Known as “civil investigative demands,” the attorney general has sought numerous types of medical records for patients, in addition to billing and the submission of claims by the clinic to the state of Tennessee’s health plan, its Medicaid program and commercial insurers. They have also requested the names of everyone referred to the transgender clinic who at most underwent an initial office visit, without seeking further care there.

Furthermore, the medical center has been ordered to hand over information about the clinic’s employees, including doctors’ contracts, resumes, payment agreements and IRS tax forms.
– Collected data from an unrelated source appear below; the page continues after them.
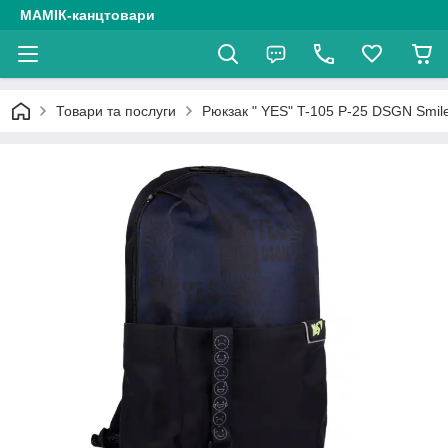
МАМІК-канцтовари
Товари та послуги
Рюкзак " YES" T-105 Р-25 DSGN Smile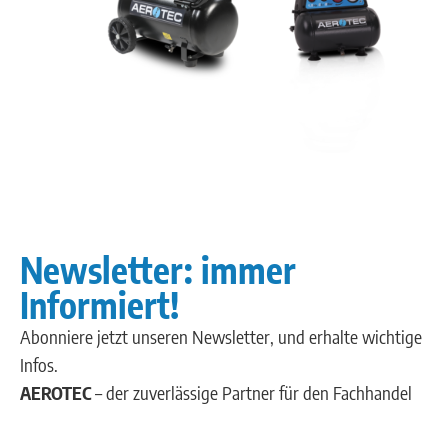
Newsletter: immer
Informiert!
Abonniere jetzt unseren Newsletter, und erhalte wichtige
Infos.
AEROTEC
– der zuverlässige Partner für den Fachhandel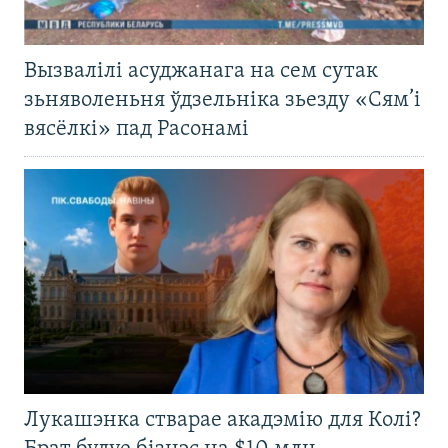
Вызвалілі асуджанага на сем сутак
зьняволеньня ўдзельніка зьезду «Сям’і
вясёлкі» пад Расонамі
Лукашэнка стварае акадэмію для Колі?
Notably, this has included emails from clinic workers, including about certain diagnoses regarding mental health and gender dysphoria, documents about the hospital’s Trans Buddy initiative, and information about Trans Buddy volunteers.

Democratic lawmakers have been quick to criticize the investigation, as well as its wide scope. Rep. John Ray Clemmons, a Democrat from Nashville, accused Skrmetti of “improperly weaponizing and abusing” his authority.

“Nowhere among the dozens of statutes in the Tennessee Code is there an authorization for the Attorney General to use taxpayer resources and his office to promote his own political agenda or that of his political party,” he said.

In Tennessee, the attorney general is appointed by the state’s Supreme Court.